The program goals are for the student to:
- Develop an understanding and appreciation of basic clinical research principles, procedures, practices and methodologies, particularly as they apply to study design selection and the development of study aims and hypotheses
- Develop a conceptual foundation for understanding the quantitative aspects of clinical research, including commonly applied statistical tests and analysis methods, sample size and power, use of statistical software and presentation of research findings
- Engage in a research project with mentored guidance from clinical and quantitative experts
Students conduct their research under the supervision of a clinical mentor, a physician faculty member who is a specialist in a particular area approved by the third-year Research Curriculum Review Committee. Students are also assigned a quantitative mentor—faculty or staff with a PhD or MS Degree in statistics or epidemiology who provide expertise in study design, measurement and analysis. The aim is to assist while empowering the student with the quantitative knowledge and skills required for clinical research.

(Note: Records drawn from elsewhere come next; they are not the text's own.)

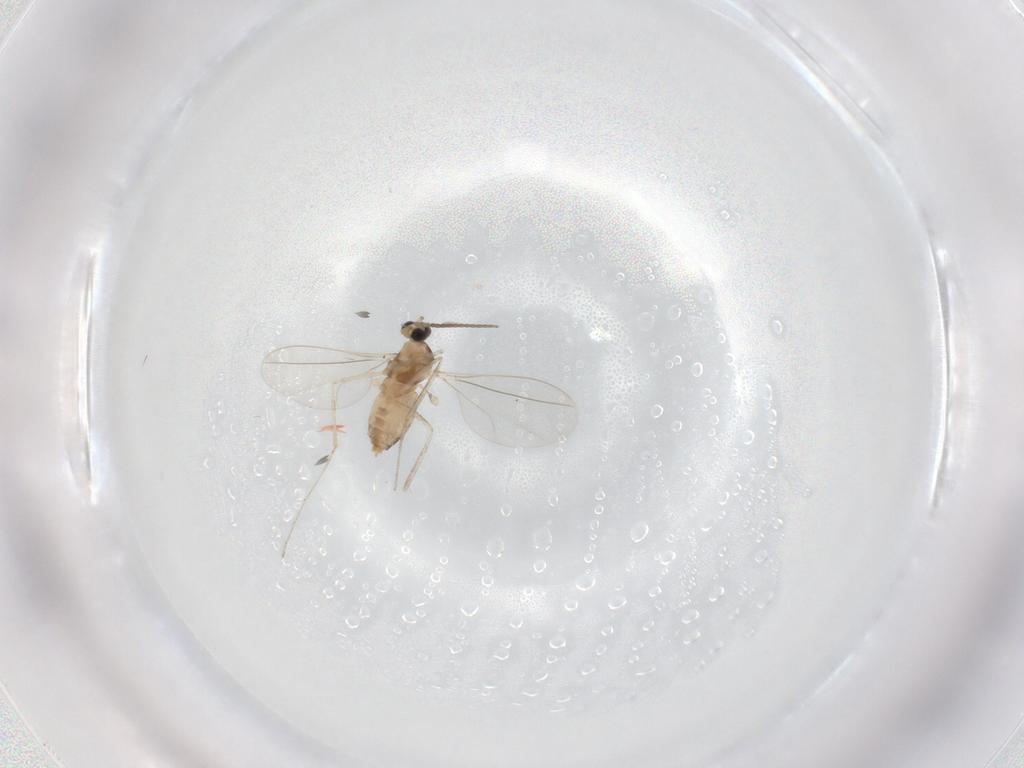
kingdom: Animalia
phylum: Arthropoda
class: Insecta
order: Diptera
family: Cecidomyiidae
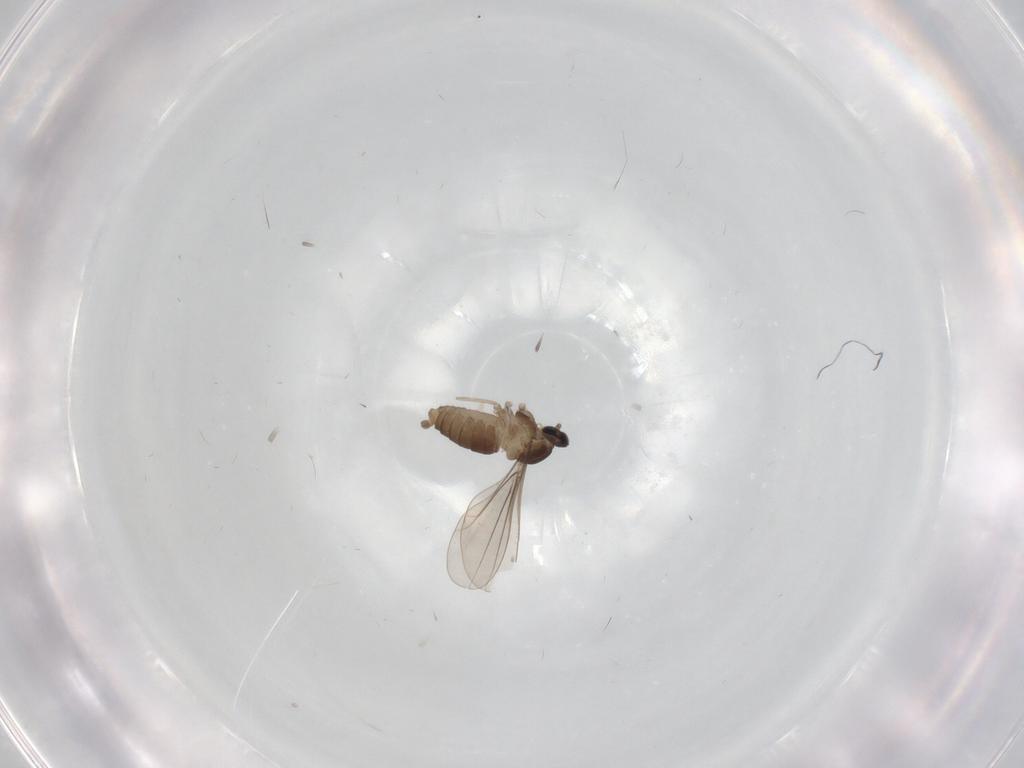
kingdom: Animalia
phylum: Arthropoda
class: Insecta
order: Diptera
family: Cecidomyiidae
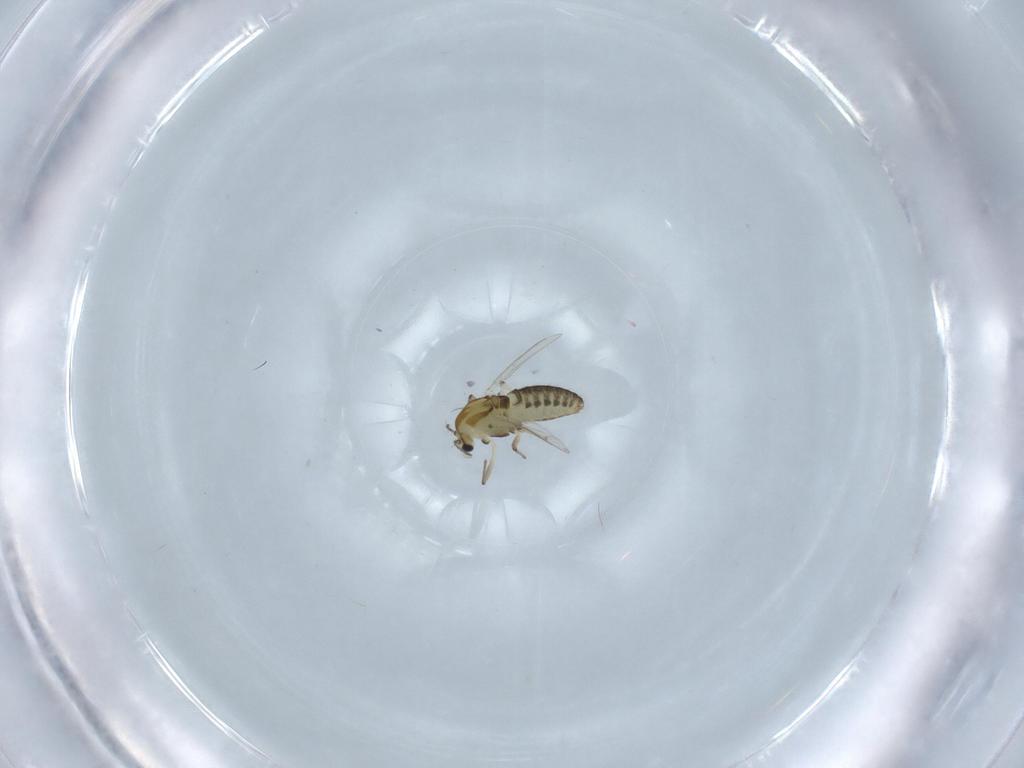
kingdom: Animalia
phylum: Arthropoda
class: Insecta
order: Diptera
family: Chironomidae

This close individual mentoring gives students the opportunity for frequent and intensive one-on-one consultation throughout the third year. Quantitative mentors continually review progress on the assigned projects and provide help in overcoming obstacles—help that might otherwise be unavailable. Typically the quantitative and clinical mentors meet from time to time with the student.
Program orientation is conducted at the beginning of the academic year. Students are given an overview of the third-year research experience and are advised on expectations, common pitfalls and deliverables. Guidance is given for converting ideas into specific primary and secondary study aims and formulating hypotheses.
An online Research Methods and Analysis (RMA) provides essential quantitative competencies that complement the student’s third-year research. The course emphasizes understanding research study designs and analytic approaches and provides a foundational review of concepts and terminology. The approach is based on understanding the principles of biostatistics and clinical epidemiology as opposed to formulas and mathematics. The goal is for students to develop sufficient understanding of statistical concepts and methods to enable them to read, evaluate, and interpret statistical analyses in the literature with a discerning eye, and to apply principles of evidence-based medicine as practicing physicians. Weekly chapter readings are assigned from texts and complemented with online multiple-choice questions for student self-assessment. Voice annotated presentations (VAPs) developed by faculty and clinicians are also available which elucidate the reading material in greater depth. Quantitative faculty and staff are available to students throughout the academic year on an individual basis. Midterm and final exams that cover the assigned readings are taken online.
The program includes a series of weekly interactive sessions facilitated by faculty clinicians and biostatisticians. Students are assigned to groups of 8 to 10 facilitated by at least one clinician faculty member and one quantitative expert to ensuring both clinical and quantitative guidance. Groups meet weekly during which two projects are presented and critiqued. The format consists of two student presentations, each followed by an interactive discussion among presenters, classmate peers and faculty facilitators. Students are exposed to a broad perspective of research types, study designs, common research problems and pitfalls that they may personally encounter.
Each student is required to submit a thesis at end of the academic year. The thesis is graded separately on a quantitative and clinical basis of the write-up elements, viz., background, methods, analysis and discussion, but not on the significance of outcomes. Theses are graded fail, pass or honours.